国会審議で「これほどの原油価格安は想定外だった」と目算が狂ったことを正当化する答弁を聞くたびに、見苦しく、イヤ感を覚えます。


 原油価格安で目算が狂ったのは仕方ないけど、それを受けて何をしたのかが重要なはず。起こることは避けられないけど、減災が重要という考え方です。日本の多くの国民にとって、原油価格などエネルギー価格が下がることはハッピーなことは疑いのないところ。資源価格の高騰を前提に過剰な賭けを行ったつけを今払わされているだけで、その嵐はいずれ去るときが来ます。

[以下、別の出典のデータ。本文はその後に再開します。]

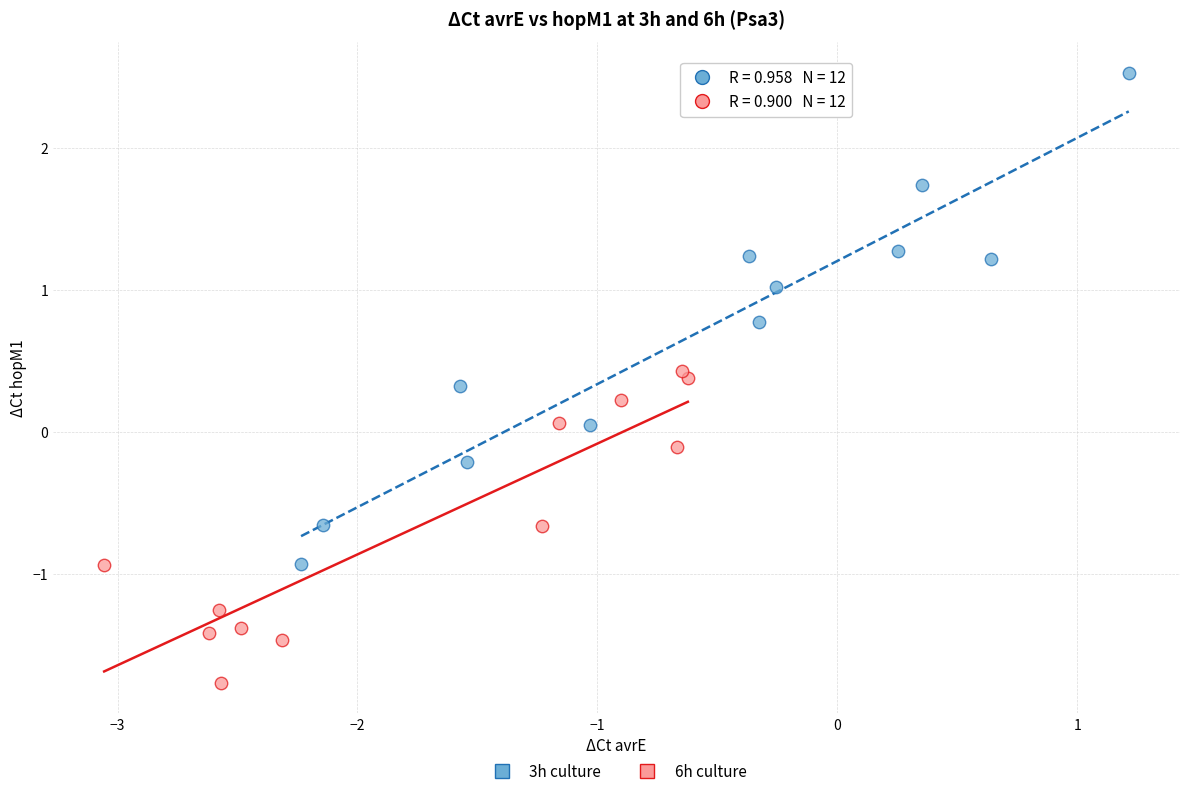

Which series has the largest Y range (max minus min)?

3h culture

 「後、どれくらい嵐が続くのか」「もっとひどい嵐になるのか」と右往左往しているだけでは何も解決しませんし、ピンチをチャンスに変えるアイディアも浮かびません。


 私のところには、昨年から「円高になったら、円から外貨資産に移す」と決めていた人から質問が入り出しました。多くの人は、嵐の中で右往左往するだけで行動できずにいるので、この方々は行動の前に躊躇があるだけで一歩先を歩いています。その方々が迷って相談に来られているわけです。


 現在の相場動向は混乱の中です。何か根拠があって、上がったり、下がったりしているわけではなく、下がったのを見て、上がったのを見て、それらしい話が後付けでついてきます。中国景気の後退や原油価格安の見込みは、今になって懸念された話ではありません。

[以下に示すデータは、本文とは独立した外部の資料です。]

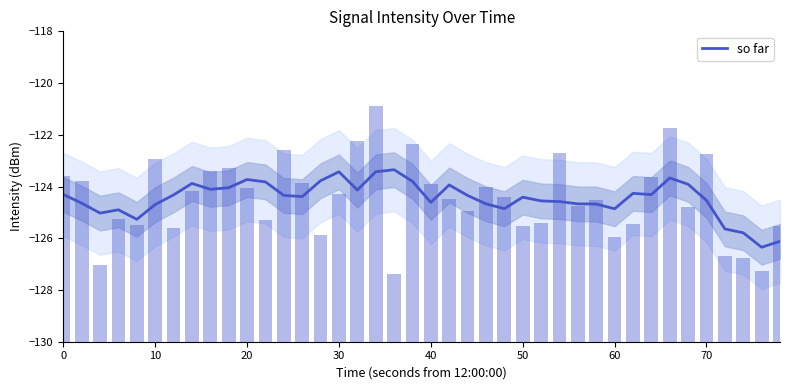

What is the maximum value for so far?

-123.3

 この混乱時に、その時の状況によって投資判断をしようとすれば気持ちが振り回されるのは仕方ないことです。したがって、私は、「あなたが冷静なときに判断したことを信頼したらどうですか」と申し上げます。


 その判断に対して、今は慎重だというのであれば、無理せず、少しだけ実行して様子を見るのもよし、当初判断通り行い、後は果報を寝て待つ。


 一番もったいないのは、待ちに待ったチャンスが来たはずなのに情けない、「自分は何も出来なかった」と自分を責める結果にしてしまうことです。


 投資で結果を出す人も、出せない人も、同じ投資環境を経験しているはずです。そこは平等・公平なのです。結果の違いは、その間に何をしたかです。